[gclist] gc concerns
Wed, 13 Dec 2000 16:10:10 -0800
> From: Mike Roberts [mailto:firstname.lastname@example.org]
> > From: Boehm, Hans [mailto:email@example.com]
> > ...
> > 1) Response time. The client may be stopped for long enough that
> > the pause
> > becomes visible to the user.
> the client is being done by a different team, so i know it
> won't be written
> with gc (hopefully, they won't try to keep me from using it).
> if the time
> spent in collection (stop-the-world) is small compared to the
> amount of time
> between internet updates (2-3 times a second is our goal)
> from the server, i
> don't think the client will see any noticeable pause.
As a very rough guess, a collector might trace 200MB/sec/processor on a
modern X86 machine. (I don't have real numbers off the top of my head.
Perhaps someone can fill them in? A third of the real memory bus bandwidth
is probably not too far off.) That means you should be able to keep GC
pauses to 100msecs if you have to trace on the order of 20MB or less. On a
4 processor, single bus machine with a paralel GC, that might go to 50MB or
500MB/sec trace speed.
> > 2) Multiprocessor throughput. Even if you perfectly
> parallelism the GC
> > client, the garbage collector may make the application
> > single-threaded for a
> > significant fraction of the execution time. If 1/5 of the cycles
> > are spent
> > in the single-threaded portion of the GC, you'll be ending half the
> > wall-clock time in the GC on a 4 processor machine.

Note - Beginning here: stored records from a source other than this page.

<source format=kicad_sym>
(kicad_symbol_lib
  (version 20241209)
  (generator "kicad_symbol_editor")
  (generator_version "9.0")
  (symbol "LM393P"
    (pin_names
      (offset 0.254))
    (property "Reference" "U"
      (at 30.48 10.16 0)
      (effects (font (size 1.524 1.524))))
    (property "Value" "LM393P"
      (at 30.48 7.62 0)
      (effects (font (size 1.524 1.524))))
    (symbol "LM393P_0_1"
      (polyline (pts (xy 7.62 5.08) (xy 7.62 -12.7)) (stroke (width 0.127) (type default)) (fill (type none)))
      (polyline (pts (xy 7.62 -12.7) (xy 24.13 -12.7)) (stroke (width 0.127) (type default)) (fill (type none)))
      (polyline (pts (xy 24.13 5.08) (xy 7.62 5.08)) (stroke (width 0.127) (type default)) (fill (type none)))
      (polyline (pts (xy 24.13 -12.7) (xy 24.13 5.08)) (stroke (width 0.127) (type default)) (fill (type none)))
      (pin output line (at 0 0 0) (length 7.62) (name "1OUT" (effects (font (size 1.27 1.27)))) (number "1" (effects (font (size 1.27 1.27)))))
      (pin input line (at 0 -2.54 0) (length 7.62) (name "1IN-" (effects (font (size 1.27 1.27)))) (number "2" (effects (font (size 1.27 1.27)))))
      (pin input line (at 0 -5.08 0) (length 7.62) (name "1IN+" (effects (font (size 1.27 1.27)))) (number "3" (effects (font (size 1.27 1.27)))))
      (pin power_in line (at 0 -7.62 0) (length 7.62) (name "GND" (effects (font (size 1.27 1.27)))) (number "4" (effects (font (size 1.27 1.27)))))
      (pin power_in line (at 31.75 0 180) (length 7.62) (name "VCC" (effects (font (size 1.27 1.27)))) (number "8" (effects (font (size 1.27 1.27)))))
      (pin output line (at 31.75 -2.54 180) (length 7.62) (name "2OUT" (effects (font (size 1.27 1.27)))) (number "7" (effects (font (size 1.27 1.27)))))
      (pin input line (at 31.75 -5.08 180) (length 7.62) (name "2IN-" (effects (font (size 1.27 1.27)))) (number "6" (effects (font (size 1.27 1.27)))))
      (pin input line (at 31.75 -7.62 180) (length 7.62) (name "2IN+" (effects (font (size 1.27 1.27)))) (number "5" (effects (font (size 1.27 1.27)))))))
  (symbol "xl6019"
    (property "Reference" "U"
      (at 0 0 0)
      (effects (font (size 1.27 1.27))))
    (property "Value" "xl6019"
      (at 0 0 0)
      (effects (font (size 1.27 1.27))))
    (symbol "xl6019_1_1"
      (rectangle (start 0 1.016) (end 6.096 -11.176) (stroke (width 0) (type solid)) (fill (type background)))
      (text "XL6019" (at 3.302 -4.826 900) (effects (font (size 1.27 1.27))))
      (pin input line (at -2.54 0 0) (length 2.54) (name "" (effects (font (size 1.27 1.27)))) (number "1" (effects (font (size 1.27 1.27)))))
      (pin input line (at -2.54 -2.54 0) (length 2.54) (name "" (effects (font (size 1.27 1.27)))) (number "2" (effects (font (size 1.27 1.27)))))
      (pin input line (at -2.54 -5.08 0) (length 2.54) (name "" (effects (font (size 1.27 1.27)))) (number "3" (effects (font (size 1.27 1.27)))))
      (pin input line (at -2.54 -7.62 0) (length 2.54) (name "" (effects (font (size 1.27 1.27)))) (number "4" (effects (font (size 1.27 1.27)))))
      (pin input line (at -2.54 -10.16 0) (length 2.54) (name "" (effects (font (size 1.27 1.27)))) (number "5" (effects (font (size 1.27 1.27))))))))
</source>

> that's half the gc's wall-clock time in the single threaded
> portion. not
> half the application's wall-clock time in the gc, right?

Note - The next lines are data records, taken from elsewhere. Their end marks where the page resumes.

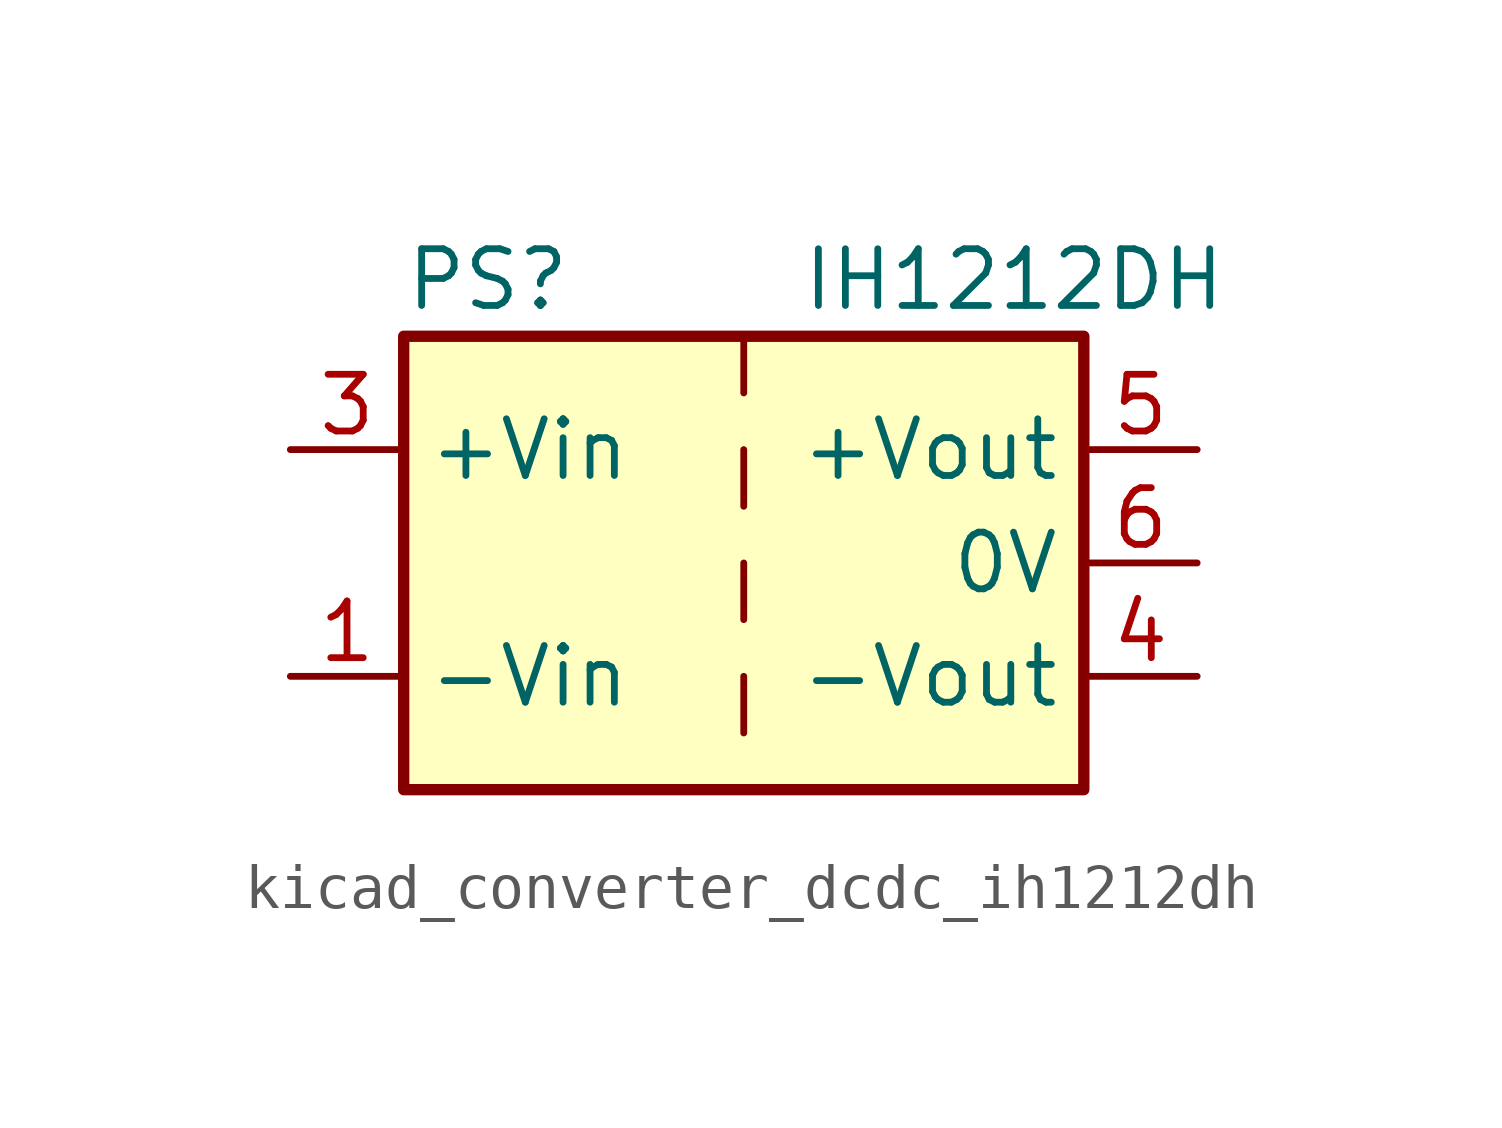
<source format=kicad_sym>
(kicad_symbol_lib
  (version 20220914)
  (generator kicad_symbol_editor)
  (symbol "kicad_converter_dcdc_ih1212dh"
    (property "Reference" "PS"
      (at -7.62 6.35 0)
      (effects (font (size 1.27 1.27)) (justify left)))
    (property "Value" "IH1212DH"
      (at 1.27 6.35 0)
      (effects (font (size 1.27 1.27)) (justify left)))
    (symbol "kicad_converter_dcdc_ih1212dh_0_0"
      (pin power_in line (at -10.16 -2.54 0) (length 2.54) (name "-Vin" (effects (font (size 1.27 1.27)))) (number "1" (effects (font (size 1.27 1.27)))))
      (pin power_in line (at -10.16 2.54 0) (length 2.54) (name "+Vin" (effects (font (size 1.27 1.27)))) (number "3" (effects (font (size 1.27 1.27)))))
      (pin power_out line (at 10.16 -2.54 180) (length 2.54) (name "-Vout" (effects (font (size 1.27 1.27)))) (number "4" (effects (font (size 1.27 1.27)))))
      (pin power_out line (at 10.16 2.54 180) (length 2.54) (name "+Vout" (effects (font (size 1.27 1.27)))) (number "5" (effects (font (size 1.27 1.27)))))
      (pin power_out line (at 10.16 0 180) (length 2.54) (name "0V" (effects (font (size 1.27 1.27)))) (number "6" (effects (font (size 1.27 1.27))))))
    (symbol "kicad_converter_dcdc_ih1212dh_0_1"
      (rectangle (start -7.62 5.08) (end 7.62 -5.08) (stroke (width 0.254) (type default)) (fill (type background)))
      (polyline (pts (xy 0 -2.54) (xy 0 -3.81)) (stroke (width 0) (type default)) (fill (type none)))
      (polyline (pts (xy 0 0) (xy 0 -1.27)) (stroke (width 0) (type default)) (fill (type none)))
      (polyline (pts (xy 0 2.54) (xy 0 1.27)) (stroke (width 0) (type default)) (fill (type none)))
      (polyline (pts (xy 0 5.08) (xy 0 3.81)) (stroke (width 0) (type default)) (fill (type none))))
    (symbol "kicad_converter_dcdc_ih1212dh_1_1"
      (pin no_connect line (at 0 -5.08 90) (length 2.54) hide (name "NC" (effects (font (size 1.27 1.27)))) (number "2" (effects (font (size 1.27 1.27))))))))
</source>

Actually, I meant the latter, unfortunately. For a sequential GC, most of
the allocation/GC time will normally be spent in the single-threaded part of
the GC. If the allocation/GC time is 20% of the total application time, and
the rest of the application uses all processors, the rest is arithmetic.
Spending 20% of the time in the allocator usually requires a fairly
allocation-intensive application, but is not unusual.
Note that you can easily get some of these problems with malloc/free in
multithreaded applications as well. Making malloc scalable is also
nontrivial. (In some cases, it may actually be harder. I can send you a
paper if you really want the details.)
This assumes that you do not have any concurrency between the client and the
GC. There are many algorithms that allow you to violate that assumption.
But it tends to be tricky to make such things robust if you don't
parallelize the collector as well.
> > ...
> > 1) Most modern computers are memory-poor in comparison to
> the processor
> > speed. Hence there is strong motivation to keep heap sizes
> down, and thus
> > most applications run with heap sizes that are small enough that
> > stop-the-world collections finish in a reasonable amount of
> time, and GC
> > pause times are often not much of an issue.
> we're looking at 2-4G of memory per system, more if necessary. the
> processors are most likely to be pentium iii xeons. this
> server application
> will be the only application running on each server.
If the collected heap can occupy a significant fraction of those 2-4 GB,
then it sounds like you do need incremental collection. As was pointed out,
the above observation doesn't apply to servers, or at least nowhere near
universally. I was only trying to explain why there generally seems to be
relatively little interest in incremental GC, the unfortunate result being
that it isn't well supported. I personally think it is useful.